HOW TO COMPLETE THIS TASK: Which lines in the entries below contain the string "following"? Show each of them in full.

+++ THE DATA

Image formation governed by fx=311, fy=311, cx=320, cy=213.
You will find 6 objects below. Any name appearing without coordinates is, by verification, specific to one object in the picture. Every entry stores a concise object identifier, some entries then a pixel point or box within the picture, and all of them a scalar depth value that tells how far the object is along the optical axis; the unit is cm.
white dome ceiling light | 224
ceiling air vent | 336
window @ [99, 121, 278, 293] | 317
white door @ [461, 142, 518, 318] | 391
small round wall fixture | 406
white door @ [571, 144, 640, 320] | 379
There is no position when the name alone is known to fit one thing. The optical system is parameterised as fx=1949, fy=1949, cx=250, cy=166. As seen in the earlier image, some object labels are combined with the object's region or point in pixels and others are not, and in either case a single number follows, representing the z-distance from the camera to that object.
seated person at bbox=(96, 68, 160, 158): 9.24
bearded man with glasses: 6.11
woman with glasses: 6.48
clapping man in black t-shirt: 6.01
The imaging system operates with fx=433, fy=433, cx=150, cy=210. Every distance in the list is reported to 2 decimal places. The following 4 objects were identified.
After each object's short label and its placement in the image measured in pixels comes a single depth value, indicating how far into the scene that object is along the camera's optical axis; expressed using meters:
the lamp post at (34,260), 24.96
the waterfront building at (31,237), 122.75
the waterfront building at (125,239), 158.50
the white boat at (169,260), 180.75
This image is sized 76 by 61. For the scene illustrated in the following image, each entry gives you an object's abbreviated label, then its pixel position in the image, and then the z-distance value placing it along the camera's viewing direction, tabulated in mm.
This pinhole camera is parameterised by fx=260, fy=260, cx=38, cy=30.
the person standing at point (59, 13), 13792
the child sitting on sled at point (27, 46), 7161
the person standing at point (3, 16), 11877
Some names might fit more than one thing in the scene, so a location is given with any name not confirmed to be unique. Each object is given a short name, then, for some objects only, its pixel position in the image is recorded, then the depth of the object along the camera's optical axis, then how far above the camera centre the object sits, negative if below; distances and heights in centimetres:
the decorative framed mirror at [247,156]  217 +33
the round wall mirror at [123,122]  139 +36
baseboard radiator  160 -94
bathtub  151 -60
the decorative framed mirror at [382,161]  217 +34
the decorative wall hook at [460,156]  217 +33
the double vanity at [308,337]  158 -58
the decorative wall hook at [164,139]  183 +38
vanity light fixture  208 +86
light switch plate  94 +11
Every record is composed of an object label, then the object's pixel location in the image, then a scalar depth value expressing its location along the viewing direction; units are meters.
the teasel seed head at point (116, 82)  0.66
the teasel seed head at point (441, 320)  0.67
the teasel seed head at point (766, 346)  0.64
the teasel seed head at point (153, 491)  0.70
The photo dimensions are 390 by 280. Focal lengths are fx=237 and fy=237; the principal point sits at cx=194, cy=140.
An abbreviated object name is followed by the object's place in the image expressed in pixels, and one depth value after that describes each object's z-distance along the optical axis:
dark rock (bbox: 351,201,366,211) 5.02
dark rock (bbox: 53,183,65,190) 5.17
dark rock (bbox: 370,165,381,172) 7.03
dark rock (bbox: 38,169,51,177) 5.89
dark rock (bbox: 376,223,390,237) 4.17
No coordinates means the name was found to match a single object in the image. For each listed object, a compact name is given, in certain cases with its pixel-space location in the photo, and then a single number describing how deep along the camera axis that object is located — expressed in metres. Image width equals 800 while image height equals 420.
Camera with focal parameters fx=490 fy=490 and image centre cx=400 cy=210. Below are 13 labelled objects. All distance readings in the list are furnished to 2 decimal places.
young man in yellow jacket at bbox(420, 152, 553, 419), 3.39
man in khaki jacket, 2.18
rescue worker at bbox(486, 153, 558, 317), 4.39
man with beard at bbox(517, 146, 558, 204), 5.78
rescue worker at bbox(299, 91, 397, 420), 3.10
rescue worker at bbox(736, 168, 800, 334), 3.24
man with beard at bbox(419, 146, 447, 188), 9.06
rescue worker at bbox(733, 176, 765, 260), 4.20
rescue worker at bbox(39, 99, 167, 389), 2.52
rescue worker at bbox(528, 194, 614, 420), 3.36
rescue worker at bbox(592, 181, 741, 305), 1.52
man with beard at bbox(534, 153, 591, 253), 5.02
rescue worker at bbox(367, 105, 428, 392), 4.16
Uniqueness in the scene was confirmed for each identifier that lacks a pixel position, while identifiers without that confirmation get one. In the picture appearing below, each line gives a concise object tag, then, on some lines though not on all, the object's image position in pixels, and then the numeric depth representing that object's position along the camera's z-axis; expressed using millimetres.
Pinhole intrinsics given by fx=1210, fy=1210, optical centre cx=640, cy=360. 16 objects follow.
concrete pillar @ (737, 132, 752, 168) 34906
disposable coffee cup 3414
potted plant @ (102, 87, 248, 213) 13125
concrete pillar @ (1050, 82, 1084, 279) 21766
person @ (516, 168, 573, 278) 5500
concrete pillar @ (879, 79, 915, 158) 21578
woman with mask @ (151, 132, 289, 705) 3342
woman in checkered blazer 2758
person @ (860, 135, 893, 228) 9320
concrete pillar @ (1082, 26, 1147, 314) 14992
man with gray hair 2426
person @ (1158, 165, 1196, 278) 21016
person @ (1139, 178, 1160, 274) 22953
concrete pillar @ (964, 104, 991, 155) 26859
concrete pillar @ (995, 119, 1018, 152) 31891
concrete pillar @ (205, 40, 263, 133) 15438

++++++

FINISHED TASK:
The imaging system operates with fx=433, fy=433, cx=150, cy=210. Every distance in the list is reported to 2 decimal places. The following 4 objects were identified.
This image is sized 76 by 61. For the scene illustrated in the following image, each entry gives you an object's abbreviated label, then its pixel position in the image, and then the z-distance value placing it along the camera's viewing direction, tabulated in mm.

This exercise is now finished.